Today I sit and I remember. I don't think that one has to leave the past behind to share the future. I don't think that it is a requirement for knowing happiness that anything that has made us sad, be left behind. And yet, my tears, my regrets, my very life seem to revolve around the things that have brought me here today. I am Happy. I am loved. I have a good life. And it should be enough. I have been loved more than any one man EVER deserved, certainly THIS man. And still, I cry. Still I search for that something that will validate all of the blessings I have been given in this life. I have not found it yet. The blessings keep coming and I, I continue to seek atonement for things done or not done. They are real in my heart and that is all that matters. And so I "atone."

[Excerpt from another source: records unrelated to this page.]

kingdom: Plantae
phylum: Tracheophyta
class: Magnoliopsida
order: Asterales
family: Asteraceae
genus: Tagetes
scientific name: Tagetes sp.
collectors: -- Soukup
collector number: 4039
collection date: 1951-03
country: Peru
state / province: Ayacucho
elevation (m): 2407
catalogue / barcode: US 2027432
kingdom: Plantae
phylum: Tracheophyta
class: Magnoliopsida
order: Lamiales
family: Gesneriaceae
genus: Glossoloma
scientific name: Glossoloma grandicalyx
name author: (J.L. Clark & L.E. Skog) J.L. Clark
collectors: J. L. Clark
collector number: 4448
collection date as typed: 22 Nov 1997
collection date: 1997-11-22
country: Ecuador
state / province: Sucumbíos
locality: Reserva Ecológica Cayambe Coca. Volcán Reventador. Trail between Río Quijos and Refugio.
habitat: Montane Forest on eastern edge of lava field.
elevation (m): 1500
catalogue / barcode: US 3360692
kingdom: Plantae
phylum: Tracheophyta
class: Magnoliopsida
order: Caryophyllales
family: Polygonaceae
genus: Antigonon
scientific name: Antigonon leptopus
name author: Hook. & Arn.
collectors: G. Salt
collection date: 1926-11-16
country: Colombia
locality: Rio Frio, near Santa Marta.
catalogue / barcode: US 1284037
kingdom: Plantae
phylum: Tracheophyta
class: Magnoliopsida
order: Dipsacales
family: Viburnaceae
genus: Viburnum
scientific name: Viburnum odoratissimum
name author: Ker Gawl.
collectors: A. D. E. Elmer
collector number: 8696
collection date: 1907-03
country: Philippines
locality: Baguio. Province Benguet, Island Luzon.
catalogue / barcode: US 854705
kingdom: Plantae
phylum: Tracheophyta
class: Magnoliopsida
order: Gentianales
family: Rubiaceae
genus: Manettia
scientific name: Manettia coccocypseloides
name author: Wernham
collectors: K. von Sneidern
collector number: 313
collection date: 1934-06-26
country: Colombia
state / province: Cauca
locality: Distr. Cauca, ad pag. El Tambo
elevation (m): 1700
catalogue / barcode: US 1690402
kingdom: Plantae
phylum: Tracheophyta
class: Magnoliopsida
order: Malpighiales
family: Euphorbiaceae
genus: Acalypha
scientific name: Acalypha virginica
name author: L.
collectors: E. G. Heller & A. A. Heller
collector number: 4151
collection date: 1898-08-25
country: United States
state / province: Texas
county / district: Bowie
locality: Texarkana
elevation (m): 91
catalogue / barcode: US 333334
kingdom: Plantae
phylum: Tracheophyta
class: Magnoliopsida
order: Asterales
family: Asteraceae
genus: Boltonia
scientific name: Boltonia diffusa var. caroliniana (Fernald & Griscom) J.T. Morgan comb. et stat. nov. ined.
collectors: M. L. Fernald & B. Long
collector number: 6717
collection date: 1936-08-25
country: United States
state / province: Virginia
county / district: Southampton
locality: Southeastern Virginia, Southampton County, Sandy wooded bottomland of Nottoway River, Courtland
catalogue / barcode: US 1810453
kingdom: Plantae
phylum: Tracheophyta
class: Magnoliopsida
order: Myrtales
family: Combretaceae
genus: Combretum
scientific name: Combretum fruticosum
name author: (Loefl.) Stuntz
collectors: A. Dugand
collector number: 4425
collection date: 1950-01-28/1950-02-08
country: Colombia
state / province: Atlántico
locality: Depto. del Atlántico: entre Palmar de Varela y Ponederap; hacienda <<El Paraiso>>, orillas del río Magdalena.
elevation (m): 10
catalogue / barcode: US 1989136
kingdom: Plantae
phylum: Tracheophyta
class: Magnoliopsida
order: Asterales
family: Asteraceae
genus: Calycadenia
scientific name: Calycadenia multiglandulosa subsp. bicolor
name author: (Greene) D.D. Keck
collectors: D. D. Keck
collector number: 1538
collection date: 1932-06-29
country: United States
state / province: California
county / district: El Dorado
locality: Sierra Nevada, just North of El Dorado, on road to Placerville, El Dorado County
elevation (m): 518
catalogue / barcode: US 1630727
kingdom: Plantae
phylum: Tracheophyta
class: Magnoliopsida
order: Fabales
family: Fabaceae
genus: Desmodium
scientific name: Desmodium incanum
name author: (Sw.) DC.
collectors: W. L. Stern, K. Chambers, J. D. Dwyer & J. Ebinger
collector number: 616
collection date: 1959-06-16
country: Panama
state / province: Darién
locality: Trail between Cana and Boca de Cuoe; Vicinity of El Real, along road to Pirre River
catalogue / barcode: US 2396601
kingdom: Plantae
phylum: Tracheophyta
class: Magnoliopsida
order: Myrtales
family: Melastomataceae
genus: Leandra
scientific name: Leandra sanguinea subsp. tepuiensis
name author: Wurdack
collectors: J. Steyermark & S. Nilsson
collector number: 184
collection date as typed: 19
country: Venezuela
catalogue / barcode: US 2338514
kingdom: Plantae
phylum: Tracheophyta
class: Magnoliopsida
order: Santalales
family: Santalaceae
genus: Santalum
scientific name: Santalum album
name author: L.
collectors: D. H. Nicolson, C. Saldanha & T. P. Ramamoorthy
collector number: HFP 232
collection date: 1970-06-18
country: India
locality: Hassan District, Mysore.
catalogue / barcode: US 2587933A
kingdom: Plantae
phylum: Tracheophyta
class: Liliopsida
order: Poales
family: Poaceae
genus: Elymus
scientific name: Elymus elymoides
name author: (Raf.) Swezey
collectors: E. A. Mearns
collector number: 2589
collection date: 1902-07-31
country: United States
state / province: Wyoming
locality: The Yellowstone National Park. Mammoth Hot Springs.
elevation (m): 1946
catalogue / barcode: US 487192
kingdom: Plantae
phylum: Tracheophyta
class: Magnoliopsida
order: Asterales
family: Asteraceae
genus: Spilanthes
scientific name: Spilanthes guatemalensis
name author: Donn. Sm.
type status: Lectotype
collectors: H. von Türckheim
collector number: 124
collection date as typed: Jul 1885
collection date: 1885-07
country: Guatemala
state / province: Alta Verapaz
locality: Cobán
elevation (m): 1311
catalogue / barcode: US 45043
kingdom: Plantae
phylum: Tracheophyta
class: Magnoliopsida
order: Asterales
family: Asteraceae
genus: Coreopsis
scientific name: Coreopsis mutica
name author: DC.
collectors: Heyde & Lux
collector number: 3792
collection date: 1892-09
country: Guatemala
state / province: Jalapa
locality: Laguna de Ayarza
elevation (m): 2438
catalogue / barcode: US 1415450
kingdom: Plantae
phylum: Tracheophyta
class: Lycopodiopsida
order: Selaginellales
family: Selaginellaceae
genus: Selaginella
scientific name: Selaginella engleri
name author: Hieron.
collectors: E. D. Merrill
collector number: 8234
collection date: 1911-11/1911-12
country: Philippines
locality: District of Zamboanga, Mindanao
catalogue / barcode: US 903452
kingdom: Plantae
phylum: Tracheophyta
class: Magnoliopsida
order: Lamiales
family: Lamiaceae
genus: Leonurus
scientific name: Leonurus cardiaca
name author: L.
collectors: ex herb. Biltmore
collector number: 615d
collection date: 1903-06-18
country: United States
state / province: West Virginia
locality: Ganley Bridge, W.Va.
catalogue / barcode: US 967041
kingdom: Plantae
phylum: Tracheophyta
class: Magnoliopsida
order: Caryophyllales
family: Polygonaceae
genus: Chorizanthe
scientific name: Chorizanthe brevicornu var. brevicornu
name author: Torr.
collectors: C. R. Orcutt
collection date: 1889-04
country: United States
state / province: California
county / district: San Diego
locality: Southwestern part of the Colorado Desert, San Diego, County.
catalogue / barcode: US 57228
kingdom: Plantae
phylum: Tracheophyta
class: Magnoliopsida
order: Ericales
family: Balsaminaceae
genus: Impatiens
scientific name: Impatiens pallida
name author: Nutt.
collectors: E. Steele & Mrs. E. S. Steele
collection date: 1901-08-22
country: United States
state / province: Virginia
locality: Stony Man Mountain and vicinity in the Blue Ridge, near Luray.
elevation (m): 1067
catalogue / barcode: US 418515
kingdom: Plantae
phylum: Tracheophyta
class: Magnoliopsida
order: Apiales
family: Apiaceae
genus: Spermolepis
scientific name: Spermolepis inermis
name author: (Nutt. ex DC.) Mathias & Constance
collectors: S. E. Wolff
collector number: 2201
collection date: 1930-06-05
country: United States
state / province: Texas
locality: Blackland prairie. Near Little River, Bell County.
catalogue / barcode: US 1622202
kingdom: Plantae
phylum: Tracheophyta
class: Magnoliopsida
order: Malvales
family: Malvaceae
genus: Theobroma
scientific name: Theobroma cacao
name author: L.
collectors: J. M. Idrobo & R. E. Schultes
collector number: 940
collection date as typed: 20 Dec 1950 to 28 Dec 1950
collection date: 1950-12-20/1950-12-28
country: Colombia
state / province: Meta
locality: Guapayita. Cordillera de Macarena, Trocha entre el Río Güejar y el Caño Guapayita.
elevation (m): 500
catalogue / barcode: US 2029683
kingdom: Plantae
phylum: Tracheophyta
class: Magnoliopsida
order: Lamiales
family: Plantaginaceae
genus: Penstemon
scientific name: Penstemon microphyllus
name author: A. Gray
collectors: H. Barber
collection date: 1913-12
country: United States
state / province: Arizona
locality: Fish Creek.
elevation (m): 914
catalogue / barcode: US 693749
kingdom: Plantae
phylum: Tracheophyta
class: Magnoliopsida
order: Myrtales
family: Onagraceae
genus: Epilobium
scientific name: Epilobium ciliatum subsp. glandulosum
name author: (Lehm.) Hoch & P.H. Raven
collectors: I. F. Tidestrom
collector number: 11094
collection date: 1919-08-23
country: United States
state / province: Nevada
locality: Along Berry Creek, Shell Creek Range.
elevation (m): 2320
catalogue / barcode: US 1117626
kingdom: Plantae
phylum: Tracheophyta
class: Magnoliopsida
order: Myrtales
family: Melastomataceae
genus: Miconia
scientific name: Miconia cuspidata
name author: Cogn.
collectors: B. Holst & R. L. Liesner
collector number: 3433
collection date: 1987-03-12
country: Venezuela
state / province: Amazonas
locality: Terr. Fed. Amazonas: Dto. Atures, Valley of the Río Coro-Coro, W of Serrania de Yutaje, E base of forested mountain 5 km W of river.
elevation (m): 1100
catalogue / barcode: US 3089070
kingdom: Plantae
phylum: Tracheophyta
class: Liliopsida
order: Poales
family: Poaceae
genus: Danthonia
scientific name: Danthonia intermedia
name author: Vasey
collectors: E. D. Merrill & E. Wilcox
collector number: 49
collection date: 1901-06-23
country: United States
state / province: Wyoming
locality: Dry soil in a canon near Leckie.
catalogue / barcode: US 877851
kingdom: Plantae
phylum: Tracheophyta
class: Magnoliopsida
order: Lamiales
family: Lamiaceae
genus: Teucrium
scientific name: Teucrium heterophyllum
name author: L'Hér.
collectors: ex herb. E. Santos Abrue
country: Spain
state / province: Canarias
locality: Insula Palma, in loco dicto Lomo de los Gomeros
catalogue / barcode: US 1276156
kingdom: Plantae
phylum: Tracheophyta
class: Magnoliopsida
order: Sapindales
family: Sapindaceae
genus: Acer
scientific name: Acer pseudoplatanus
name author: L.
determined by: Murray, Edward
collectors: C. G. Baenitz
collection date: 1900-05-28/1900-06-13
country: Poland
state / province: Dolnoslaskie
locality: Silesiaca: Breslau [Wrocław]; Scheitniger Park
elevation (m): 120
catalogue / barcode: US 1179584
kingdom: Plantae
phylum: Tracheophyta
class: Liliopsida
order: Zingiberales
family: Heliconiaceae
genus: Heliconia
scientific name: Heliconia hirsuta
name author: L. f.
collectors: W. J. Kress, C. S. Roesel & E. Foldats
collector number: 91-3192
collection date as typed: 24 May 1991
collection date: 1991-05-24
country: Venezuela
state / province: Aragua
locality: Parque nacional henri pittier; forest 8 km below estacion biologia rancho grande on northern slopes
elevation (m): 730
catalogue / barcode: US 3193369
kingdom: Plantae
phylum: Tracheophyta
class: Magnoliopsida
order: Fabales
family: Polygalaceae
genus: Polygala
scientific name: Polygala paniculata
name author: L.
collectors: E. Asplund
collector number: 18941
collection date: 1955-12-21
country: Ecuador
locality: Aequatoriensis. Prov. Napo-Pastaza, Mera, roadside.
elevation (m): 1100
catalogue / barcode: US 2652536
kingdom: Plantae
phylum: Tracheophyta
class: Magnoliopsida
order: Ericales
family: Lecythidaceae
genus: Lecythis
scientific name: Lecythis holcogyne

Today, you have sat with a man that strives with all he is to make the entire world happy. To take away their sorrow and give them smiles they thought didn't exist. A man, a Bipolar man that each and every day must tell himself all of the reasons it is a good day to stay. A man that some will call weak, some will say is strong and others, will say just needs to "Buck up." People that love me yet do not want to understand that this IS REAL! It is as real as it gets. And one day, when it is done... then I will forget. Today is not that day.
Don't pity me or cry for me. We all have our crosses to bear. Just know that when I am far away, when I look through you instead if at you, that I stand always on the edge of the world, looking out. What you say to me or that single smile or frown may take me to places I have waited for or feared all of my life.
Don't let your memories ever fade. Imagine as I do sometimes, a world without you ever having been in it. What would be different???? What would be the same? Have I really ever influenced any ones Life?????